そこで、安倍総理率いる自民党が昨年秋、衆議院議員選挙で選挙公約(マニフェスト)として掲げたのが「人づくり革命」。その中で「幼児教育無償化」、「待機児童解消」などの少子化対策のための公約が発表され、選挙後の12月8日、その公約がほぼそのまま「新しい経済政策パッケージ」(※2)という政策として閣議決定されました。

「幼児教育無償化」の実施は2020年度から(一部は2019年度から)ということで比較的スピーディー。2020年4月の時点で、以下の年齢の子どもを持つ家庭が対象となるようです。

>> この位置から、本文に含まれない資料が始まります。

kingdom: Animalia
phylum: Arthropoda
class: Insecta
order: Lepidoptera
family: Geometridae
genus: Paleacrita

・3歳から5歳までの幼稚園児を持つ家庭に公定価格(月額2万5,700円)を支給。
・3歳から5歳までの認可保育園に通う子どもは保育料無償。
・0歳から2歳までの認可保育園に通う住民税非課税の子どもは保育料無償。


※5歳児のみ2019年4月より実施。認可外保育園については2018年夏までに検討。

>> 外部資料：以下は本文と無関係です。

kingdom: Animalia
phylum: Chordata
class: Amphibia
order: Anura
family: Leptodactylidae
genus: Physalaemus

2020年度から(一部は2019年度から)実施されるので、2016年4月~2017年3月生まれの“2016年度組”が幼稚園の3年保育に入る時には無料ということになります。それ以降の生まれがこの制度をフル活用できる世代。

ちなみに、2015年4月~2016年3月生まれは4~5歳時の2年間該当(支給)、2013年4月~2015年3月生まれは5歳時の1年間該当(支給)となります。残念ながら、2013年3月生まれ以前は、この政策の対象にはなりません。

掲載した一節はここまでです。